[Human pose keypoint data]
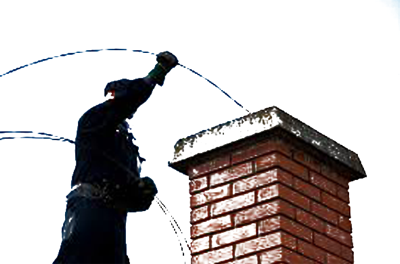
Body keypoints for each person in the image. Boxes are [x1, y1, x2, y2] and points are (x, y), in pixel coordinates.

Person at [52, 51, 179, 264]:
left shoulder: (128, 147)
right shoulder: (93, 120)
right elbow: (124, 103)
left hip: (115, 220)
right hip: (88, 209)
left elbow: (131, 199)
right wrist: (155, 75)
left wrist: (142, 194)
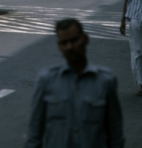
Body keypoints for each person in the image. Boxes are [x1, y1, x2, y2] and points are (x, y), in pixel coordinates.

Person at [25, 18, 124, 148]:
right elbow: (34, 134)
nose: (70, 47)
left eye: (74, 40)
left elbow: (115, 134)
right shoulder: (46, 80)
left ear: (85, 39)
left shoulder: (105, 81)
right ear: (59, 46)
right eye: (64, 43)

---

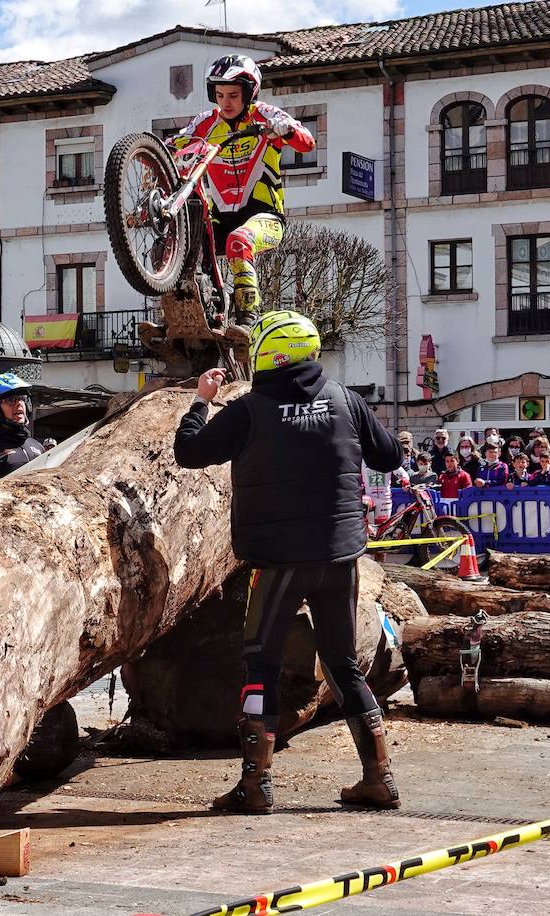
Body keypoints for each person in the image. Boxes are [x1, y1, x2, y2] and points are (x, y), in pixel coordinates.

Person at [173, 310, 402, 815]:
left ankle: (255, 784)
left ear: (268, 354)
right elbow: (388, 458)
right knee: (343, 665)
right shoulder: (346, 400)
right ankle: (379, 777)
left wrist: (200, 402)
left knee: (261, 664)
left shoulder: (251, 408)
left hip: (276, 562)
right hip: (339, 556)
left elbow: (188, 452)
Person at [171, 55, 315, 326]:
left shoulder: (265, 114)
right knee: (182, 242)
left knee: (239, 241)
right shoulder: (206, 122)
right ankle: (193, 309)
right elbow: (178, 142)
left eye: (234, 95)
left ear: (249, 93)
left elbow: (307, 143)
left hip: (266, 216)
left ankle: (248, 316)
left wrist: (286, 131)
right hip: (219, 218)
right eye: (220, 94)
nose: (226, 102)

Problem requirements -> Only the lines above starting at the one containing "right shoulder: (346, 400)" and ending at the one containing "nose: (226, 102)", both included, are to be returned, exactly as they read.

The answer ->
right shoulder: (346, 400)
right ankle: (379, 777)
left wrist: (200, 402)
left knee: (261, 664)
left shoulder: (251, 408)
left hip: (276, 562)
right hip: (339, 556)
left elbow: (188, 452)
Person at [171, 55, 315, 326]:
left shoulder: (265, 114)
right knee: (182, 242)
left knee: (239, 241)
right shoulder: (206, 122)
right ankle: (193, 309)
right elbow: (178, 142)
left eye: (234, 95)
left ear: (249, 93)
left elbow: (307, 143)
left hip: (266, 216)
left ankle: (248, 316)
left wrist: (286, 131)
right hip: (219, 218)
right eye: (220, 94)
nose: (226, 102)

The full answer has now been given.